* [What you need to do]:
Transcribe every entry exactly, leaving out any pictures.

--- Data for this task ---

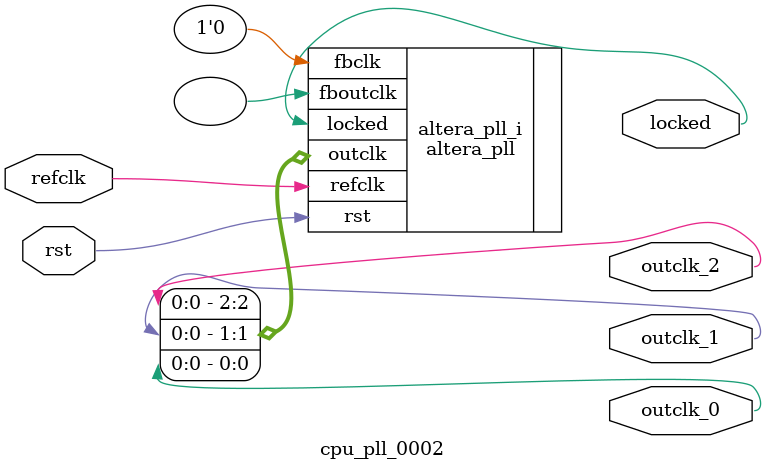
<source format=v>
`timescale 1ns/10ps
module  cpu_pll_0002(

	// interface 'refclk'
	input wire refclk,

	// interface 'reset'
	input wire rst,

	// interface 'outclk0'
	output wire outclk_0,

	// interface 'outclk1'
	output wire outclk_1,

	// interface 'outclk2'
	output wire outclk_2,

	// interface 'locked'
	output wire locked
);

	altera_pll #(
		.fractional_vco_multiplier("false"),
		.reference_clock_frequency("50.0 MHz"),
		.operation_mode("direct"),
		.number_of_clocks(3),
		.output_clock_frequency0("35.000000 MHz"),
		.phase_shift0("0 ps"),
		.duty_cycle0(50),
		.output_clock_frequency1("35.000000 MHz"),
		.phase_shift1("9524 ps"),
		.duty_cycle1(50),
		.output_clock_frequency2("35.000000 MHz"),
		.phase_shift2("19048 ps"),
		.duty_cycle2(50),
		.output_clock_frequency3("0 MHz"),
		.phase_shift3("0 ps"),
		.duty_cycle3(50),
		.output_clock_frequency4("0 MHz"),
		.phase_shift4("0 ps"),
		.duty_cycle4(50),
		.output_clock_frequency5("0 MHz"),
		.phase_shift5("0 ps"),
		.duty_cycle5(50),
		.output_clock_frequency6("0 MHz"),
		.phase_shift6("0 ps"),
		.duty_cycle6(50),
		.output_clock_frequency7("0 MHz"),
		.phase_shift7("0 ps"),
		.duty_cycle7(50),
		.output_clock_frequency8("0 MHz"),
		.phase_shift8("0 ps"),
		.duty_cycle8(50),
		.output_clock_frequency9("0 MHz"),
		.phase_shift9("0 ps"),
		.duty_cycle9(50),
		.output_clock_frequency10("0 MHz"),
		.phase_shift10("0 ps"),
		.duty_cycle10(50),
		.output_clock_frequency11("0 MHz"),
		.phase_shift11("0 ps"),
		.duty_cycle11(50),
		.output_clock_frequency12("0 MHz"),
		.phase_shift12("0 ps"),
		.duty_cycle12(50),
		.output_clock_frequency13("0 MHz"),
		.phase_shift13("0 ps"),
		.duty_cycle13(50),
		.output_clock_frequency14("0 MHz"),
		.phase_shift14("0 ps"),
		.duty_cycle14(50),
		.output_clock_frequency15("0 MHz"),
		.phase_shift15("0 ps"),
		.duty_cycle15(50),
		.output_clock_frequency16("0 MHz"),
		.phase_shift16("0 ps"),
		.duty_cycle16(50),
		.output_clock_frequency17("0 MHz"),
		.phase_shift17("0 ps"),
		.duty_cycle17(50),
		.pll_type("General"),
		.pll_subtype("General")
	) altera_pll_i (
		.rst	(rst),
		.outclk	({outclk_2, outclk_1, outclk_0}),
		.locked	(locked),
		.fboutclk	( ),
		.fbclk	(1'b0),
		.refclk	(refclk)
	);
endmodule


</source>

---

* [Result for this task]:
<source format=v>
`timescale 1ns/10ps
module  cpu_pll_0002(

	// interface 'refclk'
	input wire refclk,

	// interface 'reset'
	input wire rst,

	// interface 'outclk0'
	output wire outclk_0,

	// interface 'outclk1'
	output wire outclk_1,

	// interface 'outclk2'
	output wire outclk_2,

	// interface 'locked'
	output wire locked
);

	altera_pll #(
		.fractional_vco_multiplier("false"),
		.reference_clock_frequency("50.0 MHz"),
		.operation_mode("direct"),
		.number_of_clocks(3),
		.output_clock_frequency0("35.000000 MHz"),
		.phase_shift0("0 ps"),
		.duty_cycle0(50),
		.output_clock_frequency1("35.000000 MHz"),
		.phase_shift1("9524 ps"),
		.duty_cycle1(50),
		.output_clock_frequency2("35.000000 MHz"),
		.phase_shift2("19048 ps"),
		.duty_cycle2(50),
		.output_clock_frequency3("0 MHz"),
		.phase_shift3("0 ps"),
		.duty_cycle3(50),
		.output_clock_frequency4("0 MHz"),
		.phase_shift4("0 ps"),
		.duty_cycle4(50),
		.output_clock_frequency5("0 MHz"),
		.phase_shift5("0 ps"),
		.duty_cycle5(50),
		.output_clock_frequency6("0 MHz"),
		.phase_shift6("0 ps"),
		.duty_cycle6(50),
		.output_clock_frequency7("0 MHz"),
		.phase_shift7("0 ps"),
		.duty_cycle7(50),
		.output_clock_frequency8("0 MHz"),
		.phase_shift8("0 ps"),
		.duty_cycle8(50),
		.output_clock_frequency9("0 MHz"),
		.phase_shift9("0 ps"),
		.duty_cycle9(50),
		.output_clock_frequency10("0 MHz"),
		.phase_shift10("0 ps"),
		.duty_cycle10(50),
		.output_clock_frequency11("0 MHz"),
		.phase_shift11("0 ps"),
		.duty_cycle11(50),
		.output_clock_frequency12("0 MHz"),
		.phase_shift12("0 ps"),
		.duty_cycle12(50),
		.output_clock_frequency13("0 MHz"),
		.phase_shift13("0 ps"),
		.duty_cycle13(50),
		.output_clock_frequency14("0 MHz"),
		.phase_shift14("0 ps"),
		.duty_cycle14(50),
		.output_clock_frequency15("0 MHz"),
		.phase_shift15("0 ps"),
		.duty_cycle15(50),
		.output_clock_frequency16("0 MHz"),
		.phase_shift16("0 ps"),
		.duty_cycle16(50),
		.output_clock_frequency17("0 MHz"),
		.phase_shift17("0 ps"),
		.duty_cycle17(50),
		.pll_type("General"),
		.pll_subtype("General")
	) altera_pll_i (
		.rst	(rst),
		.outclk	({outclk_2, outclk_1, outclk_0}),
		.locked	(locked),
		.fboutclk	( ),
		.fbclk	(1'b0),
		.refclk	(refclk)
	);
endmodule


</source>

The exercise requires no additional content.